======== Texto proporcionado

Pues apenas le han presentado el texto de la declaración del delfín, cuando la sangre sube a las mejillas de la ofendida muchacha, rechaza despreciativamente el papel y dice que tal ignominia está demasiado por debajo de su persona para que pueda responder siquiera a ella. Ahora, nueva escena infernal, la colocan delante del muchacho. Mantiene éste, enérgica y descaradamente, que ella y su madre lo han inducido a estas deshonestidades. Madame Elisabeth no puede contenerse por más tiempo: «Ah, le monstre!» , exclama irritada, con un justo y arrebatado furor, al ver que este insolente y embustero monicaco afirma tales desvergüenzas. Pero los comisarios han oído ya todo lo que querían. El acta de estos interrogatorios es firmada también pulcramente y Hébert lleva, triunfal, los tres documentos al juez de instrucción con la esperanza de que ahora está desenmascarada y queda puesta en la picota la reina, para los contemporáneos y para la posteridad, para ahora y para siempre. Patrióticamente hinchado el pecho de orgullo, se pone con esta denuncia a disposición de las autoridades para comparecer ante la barra del Tribunal a testimoniar la infamia incestuosa de María Antonieta. 

Esta declaración de un hijo contra su propia madre, cosa quizá sin ejemplo en los anales de la historia, ha sido desde siempre el gran enigma para los biógrafos de María Antonieta; y para salvar este pequeño escollo, los defensores apasionados de la reina han recurrido a las más tortuosas explicaciones y deformaciones. Hébert y Simón, a quienes describen constantemente como diablos hechos carne, se habrían asociado, según ellos, para esta conjura, obligando bajo poderosas coacciones al pobre a inocente niño a que se dejara arrancar esta vergonzosa acusación. Lo habrían hecho manejable- primera versión monárquica- en parte con golosinas y en parte con el látigo, o si no -según versión igualmente falsa desde el punto de vista psicológico- lo habrían embriagado antes con aguardiente. Su declaración había sido prestada en estado de embriaguez, no siendo válida por eso. Ambas afirmaciones, no probadas, se contradicen, ante todo, con la descripción de esta escena, clara y absolutamente imparcial, que traza un testigo ocular de ella, el secretario Daujo, que escribió por su mano el acta del último interrogatorio: « El joven príncipe estaba sentado en un sillón, balanceando sus piernecitas, cuyos pies no llegaban al suelo. Interrogado sobre las cosas, le preguntaron si eran verdaderas, y respondió afirmativamente...». Toda la conducta del delfín muestra más bien una insolencia desafiadora y juguetona. Resulta también indudable, del texto de las otras dos actas, que el mozuelo no procedió, en modo alguno, bajo una coacción externa, sino que, por el contrario, con infantil obstinación -se advierte también en ello cierta maldad y afán de venganza- repitió libremente contra su tía la monstruosa afirmación.

================

== Tareas ==
A. Pasa al inglés esta oración del texto sobre María Antonieta: «Pero los comisarios han oído ya todo lo que querían.»
B. Según el texto sobre María Antonieta, ¿quién escribió por su mano el acta del último interrogatorio?

======== Datos en estudio

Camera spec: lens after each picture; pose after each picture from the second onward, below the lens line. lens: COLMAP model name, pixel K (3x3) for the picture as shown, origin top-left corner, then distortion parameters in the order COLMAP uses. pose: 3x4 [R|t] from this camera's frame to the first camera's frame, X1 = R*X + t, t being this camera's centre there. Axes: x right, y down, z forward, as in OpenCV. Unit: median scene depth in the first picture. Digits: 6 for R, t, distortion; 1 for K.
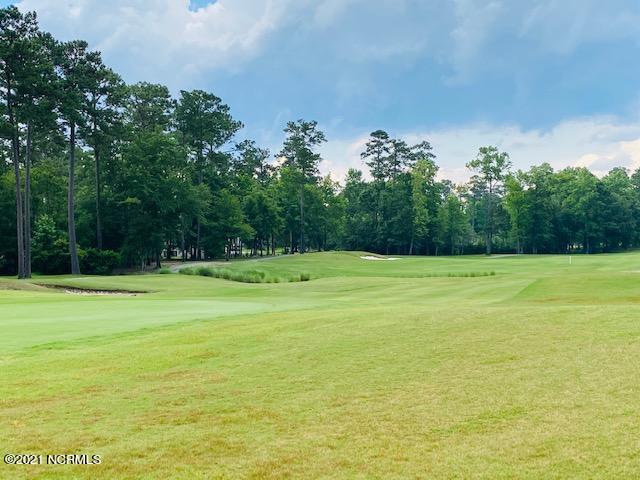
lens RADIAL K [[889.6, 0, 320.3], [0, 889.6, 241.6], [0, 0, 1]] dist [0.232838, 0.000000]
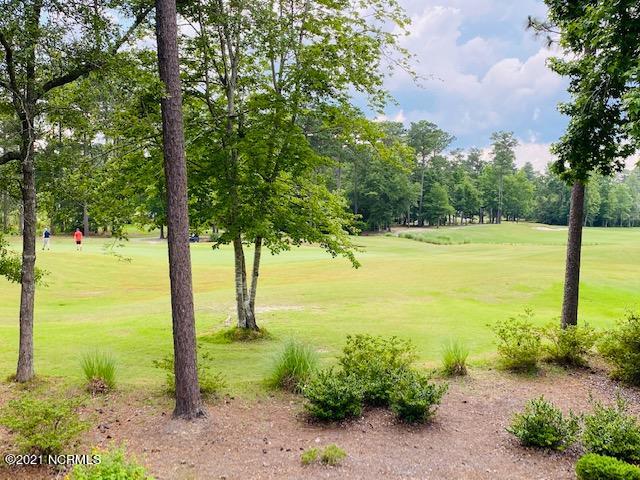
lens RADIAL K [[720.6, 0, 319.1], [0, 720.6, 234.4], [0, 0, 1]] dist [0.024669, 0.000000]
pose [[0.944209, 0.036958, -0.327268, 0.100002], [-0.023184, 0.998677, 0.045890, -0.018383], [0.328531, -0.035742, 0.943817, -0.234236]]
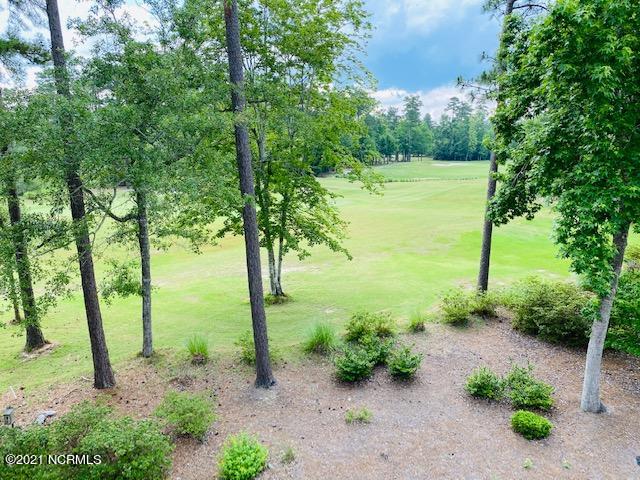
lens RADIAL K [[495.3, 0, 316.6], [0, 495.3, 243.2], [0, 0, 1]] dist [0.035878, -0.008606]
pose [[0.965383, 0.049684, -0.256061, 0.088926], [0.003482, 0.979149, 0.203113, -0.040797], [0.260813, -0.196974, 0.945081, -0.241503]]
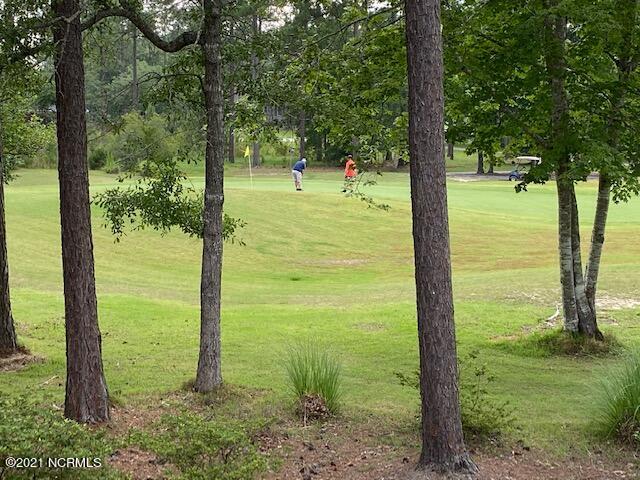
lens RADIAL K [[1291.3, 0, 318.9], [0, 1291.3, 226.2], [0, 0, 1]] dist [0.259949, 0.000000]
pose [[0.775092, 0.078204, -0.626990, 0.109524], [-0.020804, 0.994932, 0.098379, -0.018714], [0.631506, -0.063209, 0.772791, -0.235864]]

================
======== Datos en estudio

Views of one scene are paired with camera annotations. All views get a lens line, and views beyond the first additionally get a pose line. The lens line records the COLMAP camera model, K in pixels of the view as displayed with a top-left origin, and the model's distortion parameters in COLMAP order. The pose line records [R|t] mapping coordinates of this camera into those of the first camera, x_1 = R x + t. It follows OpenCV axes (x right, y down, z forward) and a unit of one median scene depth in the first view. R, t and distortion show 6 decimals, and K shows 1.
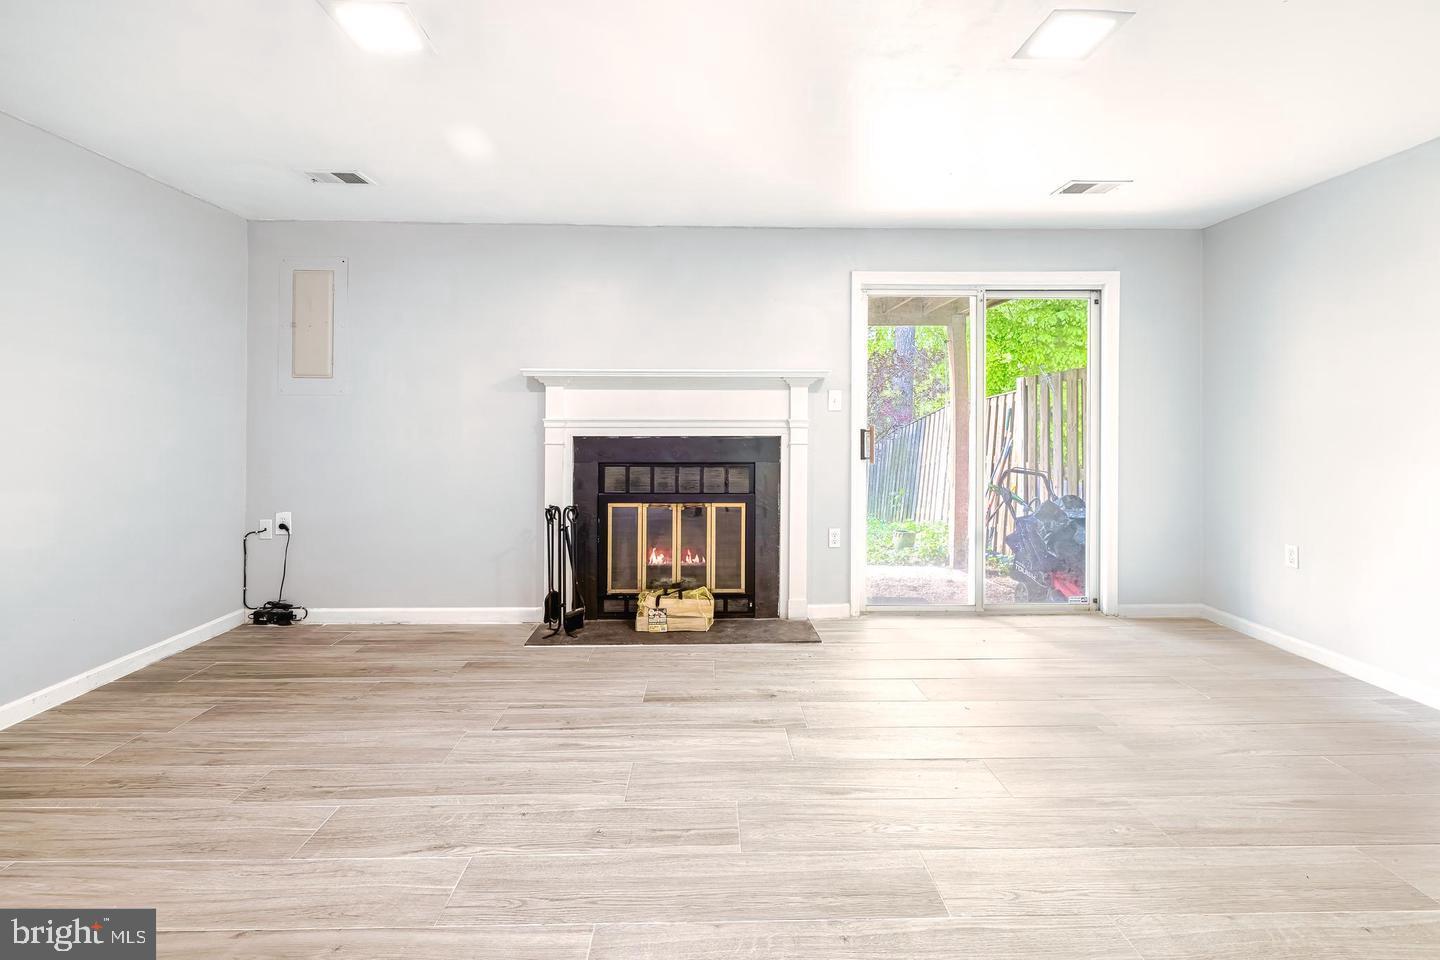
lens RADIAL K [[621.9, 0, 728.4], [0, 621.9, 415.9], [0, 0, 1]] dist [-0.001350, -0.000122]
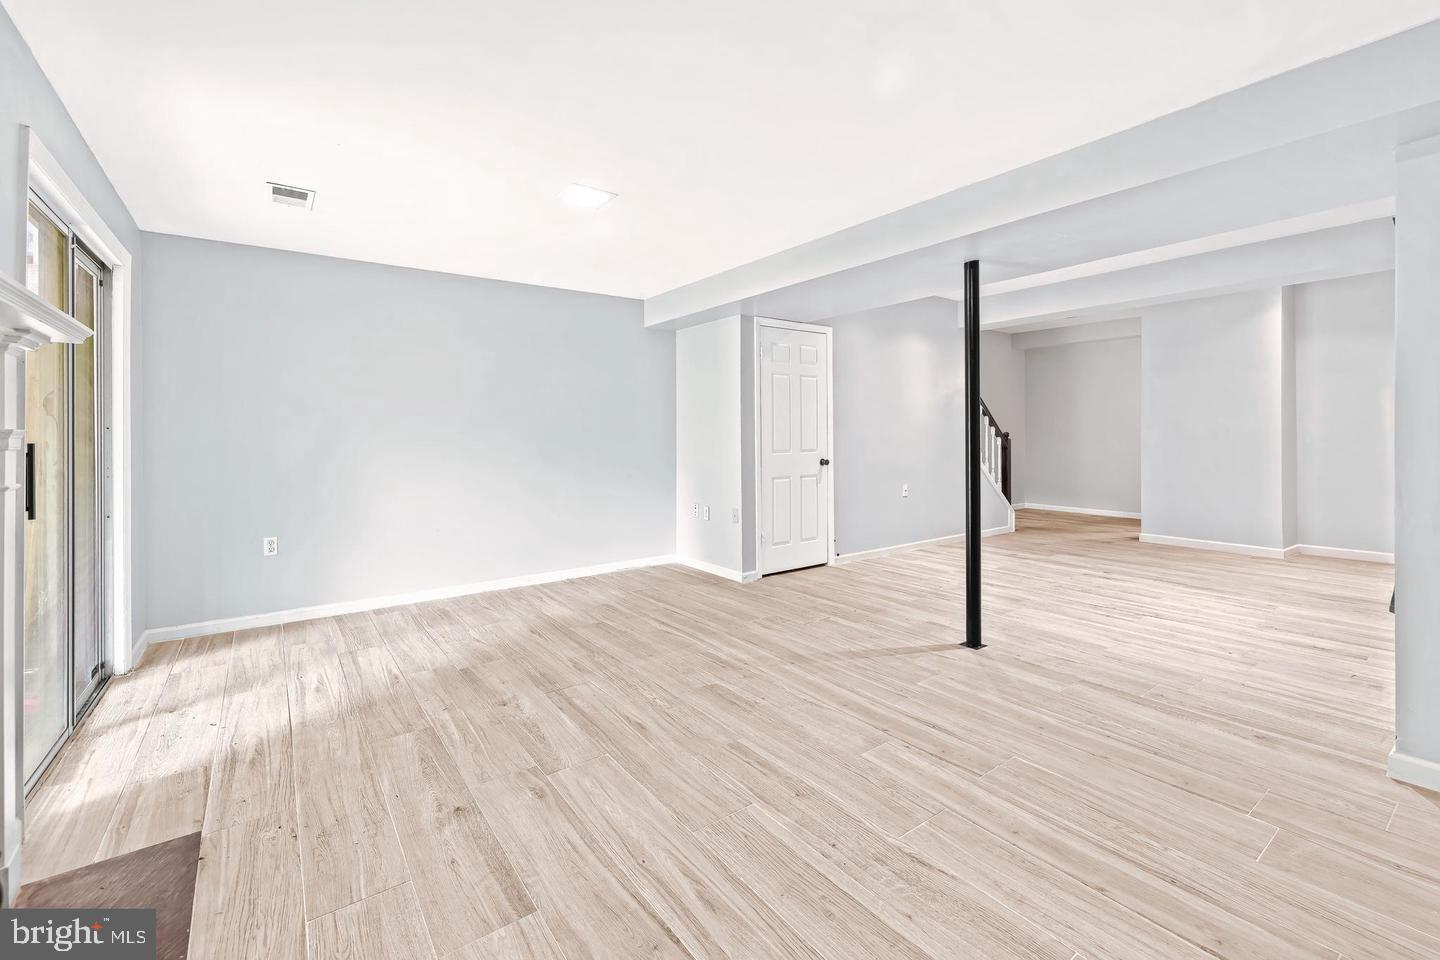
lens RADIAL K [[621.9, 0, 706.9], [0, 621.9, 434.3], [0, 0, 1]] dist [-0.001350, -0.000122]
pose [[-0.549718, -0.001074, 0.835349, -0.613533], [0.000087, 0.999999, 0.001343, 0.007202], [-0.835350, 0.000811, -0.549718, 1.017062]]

================

== Respuestas en orden ==
A. But the commissioners have already heard everything they wanted.

B. El secretario Daujo, testigo ocular de la escena.